Pero Hazen siguió dando brochazos como si no lo oyera, hasta tapar toda la puerta. Después metió la brocha en el bote, lo tapó y descansó en la silla con los ojos cerrados. Tenía manchas de pintura blanca por todo el uniforme.
Tad se sentó al lado, preocupado. La cara cuadrada de Hazen tenía una pátina gris, como de pescado muerto. Su pelo rubio le caía lacio por la frente, y en la sien le palpitaba una vena.
De repente el sheriff abrió mucho los ojos. Fue todo tan rápido que Tad se sobresaltó.
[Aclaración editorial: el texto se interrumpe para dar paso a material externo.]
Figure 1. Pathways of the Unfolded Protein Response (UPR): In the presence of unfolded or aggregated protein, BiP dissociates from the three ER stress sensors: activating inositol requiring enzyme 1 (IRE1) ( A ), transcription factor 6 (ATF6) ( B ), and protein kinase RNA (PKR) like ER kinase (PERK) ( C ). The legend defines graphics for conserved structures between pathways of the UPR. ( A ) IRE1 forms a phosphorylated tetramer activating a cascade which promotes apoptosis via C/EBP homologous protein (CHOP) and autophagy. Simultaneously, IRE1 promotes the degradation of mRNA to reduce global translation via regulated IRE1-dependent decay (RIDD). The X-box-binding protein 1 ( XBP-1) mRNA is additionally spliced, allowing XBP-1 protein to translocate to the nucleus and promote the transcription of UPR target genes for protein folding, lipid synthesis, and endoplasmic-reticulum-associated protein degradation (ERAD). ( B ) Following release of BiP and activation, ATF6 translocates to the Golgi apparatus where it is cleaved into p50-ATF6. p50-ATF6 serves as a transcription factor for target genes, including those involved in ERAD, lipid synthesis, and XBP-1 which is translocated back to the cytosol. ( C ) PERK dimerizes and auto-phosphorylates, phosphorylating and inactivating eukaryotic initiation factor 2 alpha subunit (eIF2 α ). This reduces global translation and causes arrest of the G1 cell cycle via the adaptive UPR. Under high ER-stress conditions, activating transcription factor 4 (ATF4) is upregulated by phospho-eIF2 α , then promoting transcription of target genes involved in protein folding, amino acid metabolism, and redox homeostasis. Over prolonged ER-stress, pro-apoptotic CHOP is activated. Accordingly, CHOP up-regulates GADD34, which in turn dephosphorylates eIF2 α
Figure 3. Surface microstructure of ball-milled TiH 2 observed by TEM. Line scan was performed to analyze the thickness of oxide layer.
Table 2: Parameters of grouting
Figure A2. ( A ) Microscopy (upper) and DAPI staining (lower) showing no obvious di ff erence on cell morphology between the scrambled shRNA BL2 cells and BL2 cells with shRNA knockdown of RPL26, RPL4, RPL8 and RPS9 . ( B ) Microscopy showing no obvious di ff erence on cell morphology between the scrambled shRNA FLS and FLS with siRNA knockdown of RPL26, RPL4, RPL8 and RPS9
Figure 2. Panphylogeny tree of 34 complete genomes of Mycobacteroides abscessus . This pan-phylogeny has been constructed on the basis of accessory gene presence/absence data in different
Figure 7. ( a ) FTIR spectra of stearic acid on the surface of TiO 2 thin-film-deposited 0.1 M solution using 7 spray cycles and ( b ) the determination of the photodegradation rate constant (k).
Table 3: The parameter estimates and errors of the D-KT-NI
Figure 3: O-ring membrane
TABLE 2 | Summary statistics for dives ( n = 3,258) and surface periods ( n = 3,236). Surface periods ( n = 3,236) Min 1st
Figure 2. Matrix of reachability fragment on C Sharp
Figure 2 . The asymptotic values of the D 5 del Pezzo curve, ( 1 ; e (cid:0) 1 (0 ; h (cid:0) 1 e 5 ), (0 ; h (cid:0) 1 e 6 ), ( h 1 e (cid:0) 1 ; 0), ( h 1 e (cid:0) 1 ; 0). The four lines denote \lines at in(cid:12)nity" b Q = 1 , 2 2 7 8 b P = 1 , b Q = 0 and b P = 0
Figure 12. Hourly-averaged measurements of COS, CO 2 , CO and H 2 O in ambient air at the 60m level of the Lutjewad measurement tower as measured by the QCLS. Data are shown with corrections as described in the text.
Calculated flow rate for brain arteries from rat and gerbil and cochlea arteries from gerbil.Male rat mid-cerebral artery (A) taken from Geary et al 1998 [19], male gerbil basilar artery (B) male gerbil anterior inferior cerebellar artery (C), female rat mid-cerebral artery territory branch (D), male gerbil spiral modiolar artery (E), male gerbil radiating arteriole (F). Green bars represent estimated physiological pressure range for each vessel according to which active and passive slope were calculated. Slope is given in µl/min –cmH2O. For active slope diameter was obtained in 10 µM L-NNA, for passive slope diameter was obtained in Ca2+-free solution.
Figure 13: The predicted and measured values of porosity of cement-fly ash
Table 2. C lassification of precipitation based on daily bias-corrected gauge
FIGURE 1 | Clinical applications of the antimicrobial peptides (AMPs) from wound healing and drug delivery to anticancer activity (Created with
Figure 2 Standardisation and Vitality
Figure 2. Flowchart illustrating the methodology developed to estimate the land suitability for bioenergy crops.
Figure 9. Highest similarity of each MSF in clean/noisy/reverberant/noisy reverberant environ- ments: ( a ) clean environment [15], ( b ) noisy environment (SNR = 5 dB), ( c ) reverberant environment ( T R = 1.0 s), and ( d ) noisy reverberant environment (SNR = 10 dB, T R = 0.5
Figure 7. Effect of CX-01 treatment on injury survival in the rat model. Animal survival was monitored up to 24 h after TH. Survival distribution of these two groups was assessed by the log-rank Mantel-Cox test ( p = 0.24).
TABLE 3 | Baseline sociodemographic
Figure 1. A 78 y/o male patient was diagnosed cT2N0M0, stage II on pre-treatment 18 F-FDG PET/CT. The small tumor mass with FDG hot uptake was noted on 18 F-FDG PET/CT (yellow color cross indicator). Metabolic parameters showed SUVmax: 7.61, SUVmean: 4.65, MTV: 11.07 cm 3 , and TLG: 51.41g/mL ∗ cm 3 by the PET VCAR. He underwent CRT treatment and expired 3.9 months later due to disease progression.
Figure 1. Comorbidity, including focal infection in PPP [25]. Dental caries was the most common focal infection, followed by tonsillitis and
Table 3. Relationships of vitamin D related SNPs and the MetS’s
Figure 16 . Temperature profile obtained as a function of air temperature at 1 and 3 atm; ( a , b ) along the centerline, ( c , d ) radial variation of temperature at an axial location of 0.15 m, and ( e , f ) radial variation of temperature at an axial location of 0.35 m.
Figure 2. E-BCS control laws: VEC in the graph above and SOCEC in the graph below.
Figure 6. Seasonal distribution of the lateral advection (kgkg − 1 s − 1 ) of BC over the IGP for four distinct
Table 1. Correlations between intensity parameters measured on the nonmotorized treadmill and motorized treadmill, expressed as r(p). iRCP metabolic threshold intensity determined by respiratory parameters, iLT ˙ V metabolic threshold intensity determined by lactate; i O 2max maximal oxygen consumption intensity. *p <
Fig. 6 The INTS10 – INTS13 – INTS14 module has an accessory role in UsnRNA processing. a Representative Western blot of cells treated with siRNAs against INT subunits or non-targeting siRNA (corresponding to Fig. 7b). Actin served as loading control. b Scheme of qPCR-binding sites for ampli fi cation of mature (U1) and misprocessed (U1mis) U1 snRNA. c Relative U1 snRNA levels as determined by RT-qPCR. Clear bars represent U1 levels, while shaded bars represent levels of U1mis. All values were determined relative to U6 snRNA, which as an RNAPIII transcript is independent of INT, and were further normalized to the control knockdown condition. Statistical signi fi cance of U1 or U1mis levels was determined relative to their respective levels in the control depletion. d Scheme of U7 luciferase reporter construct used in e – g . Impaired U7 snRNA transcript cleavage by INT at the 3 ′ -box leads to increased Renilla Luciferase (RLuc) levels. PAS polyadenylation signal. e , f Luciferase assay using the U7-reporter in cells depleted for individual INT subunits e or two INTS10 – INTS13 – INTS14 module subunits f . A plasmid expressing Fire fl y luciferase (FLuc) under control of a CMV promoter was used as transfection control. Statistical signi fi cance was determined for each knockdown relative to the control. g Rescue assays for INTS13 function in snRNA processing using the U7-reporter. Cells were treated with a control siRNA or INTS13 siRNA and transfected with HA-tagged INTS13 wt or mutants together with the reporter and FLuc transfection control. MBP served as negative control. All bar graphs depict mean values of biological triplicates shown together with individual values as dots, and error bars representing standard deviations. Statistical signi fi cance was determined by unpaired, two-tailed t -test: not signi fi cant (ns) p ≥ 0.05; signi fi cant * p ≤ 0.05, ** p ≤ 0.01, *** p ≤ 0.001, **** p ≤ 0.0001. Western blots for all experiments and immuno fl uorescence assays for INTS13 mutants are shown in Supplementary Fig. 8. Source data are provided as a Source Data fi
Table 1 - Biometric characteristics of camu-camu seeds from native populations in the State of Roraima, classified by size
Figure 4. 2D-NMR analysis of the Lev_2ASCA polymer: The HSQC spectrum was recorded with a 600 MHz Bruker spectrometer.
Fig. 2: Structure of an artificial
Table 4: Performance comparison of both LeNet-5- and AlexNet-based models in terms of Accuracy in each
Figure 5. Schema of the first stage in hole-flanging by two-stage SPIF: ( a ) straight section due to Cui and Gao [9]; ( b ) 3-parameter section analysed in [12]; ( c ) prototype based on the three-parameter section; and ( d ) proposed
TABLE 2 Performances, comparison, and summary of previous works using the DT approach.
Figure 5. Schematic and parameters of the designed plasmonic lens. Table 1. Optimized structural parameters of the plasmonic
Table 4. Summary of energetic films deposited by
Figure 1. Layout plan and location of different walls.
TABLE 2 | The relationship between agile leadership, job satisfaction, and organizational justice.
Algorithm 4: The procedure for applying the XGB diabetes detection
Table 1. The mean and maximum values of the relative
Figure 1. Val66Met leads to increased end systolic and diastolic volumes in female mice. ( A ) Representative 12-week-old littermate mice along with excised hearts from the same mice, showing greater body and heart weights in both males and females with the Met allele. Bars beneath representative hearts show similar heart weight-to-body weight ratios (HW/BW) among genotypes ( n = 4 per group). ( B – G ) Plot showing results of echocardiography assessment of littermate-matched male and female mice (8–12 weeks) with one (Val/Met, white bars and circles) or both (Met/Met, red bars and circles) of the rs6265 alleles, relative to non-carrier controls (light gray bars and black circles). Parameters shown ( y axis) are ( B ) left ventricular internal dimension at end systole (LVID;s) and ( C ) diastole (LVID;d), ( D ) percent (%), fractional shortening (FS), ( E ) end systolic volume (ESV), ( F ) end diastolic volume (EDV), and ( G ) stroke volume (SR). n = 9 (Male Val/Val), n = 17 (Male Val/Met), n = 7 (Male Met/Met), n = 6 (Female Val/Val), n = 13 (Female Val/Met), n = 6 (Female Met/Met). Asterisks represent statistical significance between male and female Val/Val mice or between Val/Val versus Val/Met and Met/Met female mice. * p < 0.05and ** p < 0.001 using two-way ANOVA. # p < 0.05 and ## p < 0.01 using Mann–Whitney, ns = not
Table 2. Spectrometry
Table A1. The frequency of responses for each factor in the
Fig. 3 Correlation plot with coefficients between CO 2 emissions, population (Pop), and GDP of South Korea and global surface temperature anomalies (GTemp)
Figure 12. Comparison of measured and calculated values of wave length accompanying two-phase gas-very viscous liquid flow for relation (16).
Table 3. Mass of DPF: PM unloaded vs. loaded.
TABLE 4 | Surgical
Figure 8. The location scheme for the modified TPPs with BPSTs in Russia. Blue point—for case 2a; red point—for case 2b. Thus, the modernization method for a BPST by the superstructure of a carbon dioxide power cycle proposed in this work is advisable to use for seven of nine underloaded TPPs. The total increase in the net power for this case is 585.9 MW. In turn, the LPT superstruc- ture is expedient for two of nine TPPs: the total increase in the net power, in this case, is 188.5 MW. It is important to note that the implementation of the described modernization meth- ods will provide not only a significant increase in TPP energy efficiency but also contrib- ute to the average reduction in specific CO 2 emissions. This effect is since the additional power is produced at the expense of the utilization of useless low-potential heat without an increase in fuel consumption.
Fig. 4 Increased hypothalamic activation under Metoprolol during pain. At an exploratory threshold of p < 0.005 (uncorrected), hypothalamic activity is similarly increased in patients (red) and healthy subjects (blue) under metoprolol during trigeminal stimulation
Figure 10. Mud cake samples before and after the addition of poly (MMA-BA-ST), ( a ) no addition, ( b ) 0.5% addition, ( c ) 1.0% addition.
Hazen separó los labios, y solo murmuró una palabra:
–¡Chauncy!
Hacia mediodía, el sheriff Hazen decidió que ya estaba harto de ver a Lefty Weeks peleándose con los perros. La gente como Weeks le ponía de los nervios. Era bajito, con las pestañas blancas, las orejas grandes, el cuello largo y fino y los párpados rojos; era, además, un zalamero y un quejica, que hablaba por los codos aunque su único público fueran un par de perros que no servían para nada. Debajo de los álamos hacía calor, y no se movía nada de aire. Hazen tenía gotas de sudor por la frente, la nuca, los sobacos y la espalda, que se le metían por todos los pliegues del cuerpo incluido el del culo. ¡Debía de hacer más de cuarenta grados! ¡Joder! No podía fumar por culpa de los puñeteros perros, pero con tanto calor tampoco le apetecía, cosa que no podía decir a menudo.
Los dos animales volvieron a dar vueltas, encogidos y gañendo con las colas pegadas al culo. Hazen miró a Tad, y después a los perros. Weeks, que era el cuidador, les gritaba con voz de pito, y estiraba las correas diciendo tacos que no servían de nada.